### GIVEN PASSAGE

Frida Kahlo’s (1907-1954) intimate oil painting has sold for a staggering $34.9 million (£25.9 million) at Sotheby’s New York, setting a new auction record for the most expensive artwork by a Latin American artist. It is significant as one of her final self-portraits, which candidly reveals the artist’s distress over her husband Diego Rivera’s (1886-1957) public affair with friend and famed actress Maria Félix (1914-2002).
Painted in 1949, ‘Diego y yo’ (Diego and Me) depicts Kahlo with the image of Diego engrained upon her forehead, his adultery forever on her mind. Thick, dark hair poignantly envelops the artist’s face as she tearfully gazes at the viewer. It is an unsettling portrait that has fascinated art lovers and evidently captured the hearts of the bidders.
“Diego y yo is so much more than a beautifully painted portrait. It’s a painted summary of all of Kahlo’s passion and pain, a tour de force of the raw emotive power of the artist at the peak of her abilities,” explained Anna Di Stasi, the director of Latin American Art at Sotheby’s.
It last came to market in 1990, selling for $1.4 million (£1 million) to an unidentified buyer. This time around Sotheby’s were guaranteed a big sale having both a house guarantee and an irrevocable bid from a third party. Eduardo F. Costantini, businessman and founder of a museum in Buenos Aires, subsequently won the painting for his private collection.

######
### DATA PROVIDED

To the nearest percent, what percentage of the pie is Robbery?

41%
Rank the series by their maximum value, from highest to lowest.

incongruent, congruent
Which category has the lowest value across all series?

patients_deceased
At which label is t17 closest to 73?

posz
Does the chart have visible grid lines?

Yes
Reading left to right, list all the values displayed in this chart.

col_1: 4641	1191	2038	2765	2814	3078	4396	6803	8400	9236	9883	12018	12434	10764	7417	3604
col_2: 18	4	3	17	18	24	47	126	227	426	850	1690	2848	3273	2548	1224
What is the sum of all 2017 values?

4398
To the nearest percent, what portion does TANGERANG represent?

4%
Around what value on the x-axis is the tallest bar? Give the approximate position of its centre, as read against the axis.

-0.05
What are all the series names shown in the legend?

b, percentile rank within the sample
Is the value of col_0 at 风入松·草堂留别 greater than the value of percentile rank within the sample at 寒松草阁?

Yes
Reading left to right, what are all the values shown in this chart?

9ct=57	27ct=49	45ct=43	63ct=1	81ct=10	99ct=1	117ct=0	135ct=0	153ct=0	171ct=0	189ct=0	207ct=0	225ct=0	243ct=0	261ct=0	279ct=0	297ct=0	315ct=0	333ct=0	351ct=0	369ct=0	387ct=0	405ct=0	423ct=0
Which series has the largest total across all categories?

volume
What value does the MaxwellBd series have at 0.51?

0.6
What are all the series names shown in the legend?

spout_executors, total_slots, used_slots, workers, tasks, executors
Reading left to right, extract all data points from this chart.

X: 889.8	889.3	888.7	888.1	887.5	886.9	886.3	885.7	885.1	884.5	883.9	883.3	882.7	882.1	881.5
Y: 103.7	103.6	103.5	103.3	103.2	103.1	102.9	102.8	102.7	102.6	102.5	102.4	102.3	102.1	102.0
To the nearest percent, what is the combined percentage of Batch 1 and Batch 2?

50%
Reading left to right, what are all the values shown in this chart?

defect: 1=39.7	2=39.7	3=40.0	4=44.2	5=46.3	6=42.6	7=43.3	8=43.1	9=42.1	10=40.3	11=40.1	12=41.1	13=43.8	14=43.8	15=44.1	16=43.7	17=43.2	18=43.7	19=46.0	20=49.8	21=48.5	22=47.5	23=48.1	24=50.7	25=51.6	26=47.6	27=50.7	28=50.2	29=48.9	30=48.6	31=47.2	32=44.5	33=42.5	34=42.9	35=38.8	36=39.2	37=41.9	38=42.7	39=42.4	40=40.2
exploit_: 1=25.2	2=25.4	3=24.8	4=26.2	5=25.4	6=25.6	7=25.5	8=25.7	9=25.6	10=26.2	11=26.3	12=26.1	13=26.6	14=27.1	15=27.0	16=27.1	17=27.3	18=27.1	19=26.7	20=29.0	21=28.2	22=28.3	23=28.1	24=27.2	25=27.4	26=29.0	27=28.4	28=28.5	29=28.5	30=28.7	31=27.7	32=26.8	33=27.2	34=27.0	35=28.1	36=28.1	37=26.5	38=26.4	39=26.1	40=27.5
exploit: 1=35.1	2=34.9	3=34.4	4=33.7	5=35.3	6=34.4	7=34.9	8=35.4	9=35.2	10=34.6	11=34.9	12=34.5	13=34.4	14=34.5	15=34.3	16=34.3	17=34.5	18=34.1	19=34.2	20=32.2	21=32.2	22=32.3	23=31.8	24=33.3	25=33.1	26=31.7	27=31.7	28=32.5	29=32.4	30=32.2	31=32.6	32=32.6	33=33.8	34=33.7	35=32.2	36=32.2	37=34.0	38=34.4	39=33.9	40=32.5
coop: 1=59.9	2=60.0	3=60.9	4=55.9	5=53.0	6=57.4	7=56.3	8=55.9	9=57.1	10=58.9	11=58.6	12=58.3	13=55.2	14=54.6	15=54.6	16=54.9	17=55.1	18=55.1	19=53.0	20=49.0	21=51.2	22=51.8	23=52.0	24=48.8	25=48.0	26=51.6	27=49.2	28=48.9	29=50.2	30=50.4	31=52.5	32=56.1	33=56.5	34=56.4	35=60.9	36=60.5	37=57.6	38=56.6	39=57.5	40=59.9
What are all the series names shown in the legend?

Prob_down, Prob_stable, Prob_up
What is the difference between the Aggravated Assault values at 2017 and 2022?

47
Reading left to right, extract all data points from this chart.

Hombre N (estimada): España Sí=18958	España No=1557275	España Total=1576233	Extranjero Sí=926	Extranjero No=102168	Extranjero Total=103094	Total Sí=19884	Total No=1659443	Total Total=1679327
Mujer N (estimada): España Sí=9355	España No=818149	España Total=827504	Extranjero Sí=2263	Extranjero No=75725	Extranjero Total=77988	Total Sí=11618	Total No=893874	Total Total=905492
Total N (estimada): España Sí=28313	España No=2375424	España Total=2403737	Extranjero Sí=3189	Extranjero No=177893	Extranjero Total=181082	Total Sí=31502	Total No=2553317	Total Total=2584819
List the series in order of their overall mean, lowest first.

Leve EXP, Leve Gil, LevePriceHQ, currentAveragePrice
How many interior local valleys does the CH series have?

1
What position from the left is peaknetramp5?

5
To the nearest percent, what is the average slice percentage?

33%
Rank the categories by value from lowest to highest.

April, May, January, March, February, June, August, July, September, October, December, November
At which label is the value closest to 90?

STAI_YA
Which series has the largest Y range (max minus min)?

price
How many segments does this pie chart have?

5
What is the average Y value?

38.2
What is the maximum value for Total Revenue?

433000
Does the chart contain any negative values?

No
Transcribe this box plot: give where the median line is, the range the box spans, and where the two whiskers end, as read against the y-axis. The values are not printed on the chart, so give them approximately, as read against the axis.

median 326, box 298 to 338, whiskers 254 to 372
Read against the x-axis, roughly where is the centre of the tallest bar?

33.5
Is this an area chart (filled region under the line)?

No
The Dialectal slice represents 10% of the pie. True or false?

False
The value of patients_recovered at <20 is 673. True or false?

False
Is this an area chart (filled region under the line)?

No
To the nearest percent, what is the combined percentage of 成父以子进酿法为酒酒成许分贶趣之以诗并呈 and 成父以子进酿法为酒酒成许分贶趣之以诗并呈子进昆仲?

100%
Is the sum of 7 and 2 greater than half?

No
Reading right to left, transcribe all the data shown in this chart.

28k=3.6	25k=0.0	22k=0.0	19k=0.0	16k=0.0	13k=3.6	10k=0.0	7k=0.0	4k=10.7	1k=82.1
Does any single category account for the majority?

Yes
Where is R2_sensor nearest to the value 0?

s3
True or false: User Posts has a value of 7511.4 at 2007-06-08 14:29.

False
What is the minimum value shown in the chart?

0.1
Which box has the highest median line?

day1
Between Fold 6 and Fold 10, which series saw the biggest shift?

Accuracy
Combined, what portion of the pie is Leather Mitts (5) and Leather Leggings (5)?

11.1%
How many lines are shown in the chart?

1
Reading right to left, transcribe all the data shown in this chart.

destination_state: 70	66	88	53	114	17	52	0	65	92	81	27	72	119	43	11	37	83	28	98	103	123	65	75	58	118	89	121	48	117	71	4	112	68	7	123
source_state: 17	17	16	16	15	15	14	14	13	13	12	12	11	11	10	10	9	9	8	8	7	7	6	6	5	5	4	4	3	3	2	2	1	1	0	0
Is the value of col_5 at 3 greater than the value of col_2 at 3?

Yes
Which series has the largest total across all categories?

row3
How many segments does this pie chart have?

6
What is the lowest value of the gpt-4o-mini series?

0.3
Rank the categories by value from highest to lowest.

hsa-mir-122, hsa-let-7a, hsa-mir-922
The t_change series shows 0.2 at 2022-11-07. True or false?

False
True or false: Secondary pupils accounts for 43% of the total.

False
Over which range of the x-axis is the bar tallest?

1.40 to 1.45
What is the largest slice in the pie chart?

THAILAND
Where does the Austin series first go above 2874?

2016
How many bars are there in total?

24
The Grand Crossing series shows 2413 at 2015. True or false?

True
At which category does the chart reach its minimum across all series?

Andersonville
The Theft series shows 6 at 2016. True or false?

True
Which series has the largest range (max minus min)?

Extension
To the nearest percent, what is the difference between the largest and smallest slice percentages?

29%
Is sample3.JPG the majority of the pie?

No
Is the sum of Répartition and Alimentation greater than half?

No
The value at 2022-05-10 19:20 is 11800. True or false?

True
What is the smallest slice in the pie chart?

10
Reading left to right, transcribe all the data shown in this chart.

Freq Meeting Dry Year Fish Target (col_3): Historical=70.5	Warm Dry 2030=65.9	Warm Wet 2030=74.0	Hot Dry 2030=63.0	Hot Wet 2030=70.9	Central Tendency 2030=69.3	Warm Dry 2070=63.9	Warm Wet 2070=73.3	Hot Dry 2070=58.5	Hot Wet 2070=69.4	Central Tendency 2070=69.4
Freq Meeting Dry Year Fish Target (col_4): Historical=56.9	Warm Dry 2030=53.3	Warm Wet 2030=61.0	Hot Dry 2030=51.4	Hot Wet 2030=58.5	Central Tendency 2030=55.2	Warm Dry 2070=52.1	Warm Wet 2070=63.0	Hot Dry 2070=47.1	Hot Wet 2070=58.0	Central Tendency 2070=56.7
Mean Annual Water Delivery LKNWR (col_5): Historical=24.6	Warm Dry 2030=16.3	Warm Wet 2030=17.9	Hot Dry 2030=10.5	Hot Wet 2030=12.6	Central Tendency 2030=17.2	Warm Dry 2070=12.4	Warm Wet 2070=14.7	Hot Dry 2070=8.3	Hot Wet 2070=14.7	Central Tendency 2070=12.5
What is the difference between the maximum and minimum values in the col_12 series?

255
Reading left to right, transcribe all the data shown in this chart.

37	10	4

######

ABOUT THIS EXERCISE: Set down the entire passage about the sale of Frida Kahlo's "Diego y yo," word for word. The entries have no connection to the passage about the Kahlo painting.

ANSWER TO THE PROBLEM:
Frida Kahlo’s (1907-1954) intimate oil painting has sold for a staggering $34.9 million (£25.9 million) at Sotheby’s New York, setting a new auction record for the most expensive artwork by a Latin American artist. It is significant as one of her final self-portraits, which candidly reveals the artist’s distress over her husband Diego Rivera’s (1886-1957) public affair with friend and famed actress Maria Félix (1914-2002).
Painted in 1949, ‘Diego y yo’ (Diego and Me) depicts Kahlo with the image of Diego engrained upon her forehead, his adultery forever on her mind. Thick, dark hair poignantly envelops the artist’s face as she tearfully gazes at the viewer. It is an unsettling portrait that has fascinated art lovers and evidently captured the hearts of the bidders.
“Diego y yo is so much more than a beautifully painted portrait. It’s a painted summary of all of Kahlo’s passion and pain, a tour de force of the raw emotive power of the artist at the peak of her abilities,” explained Anna Di Stasi, the director of Latin American Art at Sotheby’s.
It last came to market in 1990, selling for $1.4 million (£1 million) to an unidentified buyer. This time around Sotheby’s were guaranteed a big sale having both a house guarantee and an irrevocable bid from a third party. Eduardo F. Costantini, businessman and founder of a museum in Buenos Aires, subsequently won the painting for his private collection.